Hilfe für die Health-Branche

Kaspersky unterstützt Gesundheitseinrichtungen mit kostenfreien, voll ausgestatteten Sicherheitslösungen für die nächsten sechs Monate

Kaspersky stellt seine Endpoint-Sicherheitslösungen für Gesundheitseinrichtungen in den nächsten sechs Monaten aufgrund COVID-19 kostenlos zur Verfügung, um die Healthcare-Branche während der Pandemie mit adäquatem Cyberschutz zu unterstützten. Zu den hierfür verfügbaren Unternehmenslösungen zählen Kaspersky Endpoint Security Cloud Plus, Kaspersky Security for Microsoft Office 365, Kaspersky Endpoint Security for Business Advanced und Kaspersky Hybrid Cloud Security.

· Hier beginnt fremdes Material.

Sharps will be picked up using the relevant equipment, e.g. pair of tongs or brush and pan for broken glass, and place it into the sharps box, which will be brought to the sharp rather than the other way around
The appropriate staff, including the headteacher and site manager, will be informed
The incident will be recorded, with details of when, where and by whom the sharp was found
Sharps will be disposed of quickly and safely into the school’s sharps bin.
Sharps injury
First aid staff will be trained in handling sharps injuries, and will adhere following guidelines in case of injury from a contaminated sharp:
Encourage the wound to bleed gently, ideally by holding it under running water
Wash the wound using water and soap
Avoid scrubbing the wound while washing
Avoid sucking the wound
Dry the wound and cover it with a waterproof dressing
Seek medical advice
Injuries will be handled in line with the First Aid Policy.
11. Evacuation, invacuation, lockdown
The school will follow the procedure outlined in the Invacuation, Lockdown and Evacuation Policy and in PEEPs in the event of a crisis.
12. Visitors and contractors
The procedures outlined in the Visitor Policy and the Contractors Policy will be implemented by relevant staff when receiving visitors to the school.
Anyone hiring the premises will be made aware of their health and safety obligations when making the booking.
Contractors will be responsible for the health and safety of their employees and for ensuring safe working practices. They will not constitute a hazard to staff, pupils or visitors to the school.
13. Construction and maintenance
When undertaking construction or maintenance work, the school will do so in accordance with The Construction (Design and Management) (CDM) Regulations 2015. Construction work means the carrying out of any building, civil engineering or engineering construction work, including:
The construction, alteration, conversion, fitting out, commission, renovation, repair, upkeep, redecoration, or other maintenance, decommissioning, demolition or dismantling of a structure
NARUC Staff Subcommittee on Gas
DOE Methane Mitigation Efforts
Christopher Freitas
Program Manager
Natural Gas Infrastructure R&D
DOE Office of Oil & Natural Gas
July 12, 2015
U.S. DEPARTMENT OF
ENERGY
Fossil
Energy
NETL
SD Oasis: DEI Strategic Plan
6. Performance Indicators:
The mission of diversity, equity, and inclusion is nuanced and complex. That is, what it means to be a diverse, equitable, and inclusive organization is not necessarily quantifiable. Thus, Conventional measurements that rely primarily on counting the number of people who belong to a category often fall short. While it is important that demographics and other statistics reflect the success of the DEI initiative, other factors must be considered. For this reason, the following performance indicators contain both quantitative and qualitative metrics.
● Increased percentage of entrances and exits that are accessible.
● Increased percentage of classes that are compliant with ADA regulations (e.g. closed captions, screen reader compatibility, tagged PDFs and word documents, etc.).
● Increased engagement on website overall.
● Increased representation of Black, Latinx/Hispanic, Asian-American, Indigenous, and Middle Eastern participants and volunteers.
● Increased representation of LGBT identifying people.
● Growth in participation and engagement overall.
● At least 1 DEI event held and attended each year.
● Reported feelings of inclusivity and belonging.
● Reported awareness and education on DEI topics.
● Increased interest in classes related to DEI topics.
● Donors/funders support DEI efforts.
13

Kaspersky-Empfehlungen zum Schutz medizinischer Einrichtungen

  • Alle Mitarbeiter - vom medizinischen Personal bis hin zu Verwaltungsangestellten - sollten im zum Thema Cybersicherheit geschult werden, um das Sicherheitsbewusstsein zu stärken. Die Schulungen sollten folgende Themen beinhalten: Passwörter und Konten, E-Mail-Sicherheit, Verwendung von USB-Geräten, PC-Sicherheit und sicheres Web-Browsing. Das Krankenhauspersonal muss verstehen, dass Cyberbedrohungen ein zunehmendes Risiko für IT-Systeme im Gesundheitswesen darstellen und wie man diese adressieren kann.
  • Vorhandene Sicherheitslösungen in medizinischen Einrichtungen sollten auf die richtige Konfiguration hin überprüft werden, außerdem sollten alle Geräte der Mitarbeiter geschützt werden. Die Einrichtung einer Firewall hilft zudem beim Schutz vor Internetbedrohungen. Die eingesetzte Sicherheitslösung sollte Schutz vor Ransomware bieten, da diese eine der häufigsten Bedrohungen für Gesundheitseinrichtungen ist.
  • Alle medizinischen Geräte, dazu zählen auch beispielsweise Beatmungsgeräte, sollten ordnungsgemäß konfiguriert und aktualisiert werden. Da die Anzahl dieser Geräte rasch zunehmen wird, sollte ein Verfahren entwickelt werden, damit alle neuen Geräte schnell installiert und konfiguriert werden können.
  • Da die Anzahl neuer Endpunkte aufgrund vermehrter Einstellungen von Personal ansteigt, kann die Sichtbarkeit und Kontrolle der Unternehmens-IT beeinträchtigt werden. Die IT-Abteilung sollte daher darauf achten, dass diese neuen Geräte ebenfalls geschützt sind. Sicherheitsprofile, Richtlinien und Lizenzen sollten bereits vorab zur Verfügung stehen, um sie bei Bedarf neuen Geräten einfach hinzufügen zu können.
  • Die derzeit verwendetet Sicherheitslösung sollte den Erwerb einer ausreichenden Anzahl an Lizenzen für die steigende Anzahl von Geräten ermöglichen.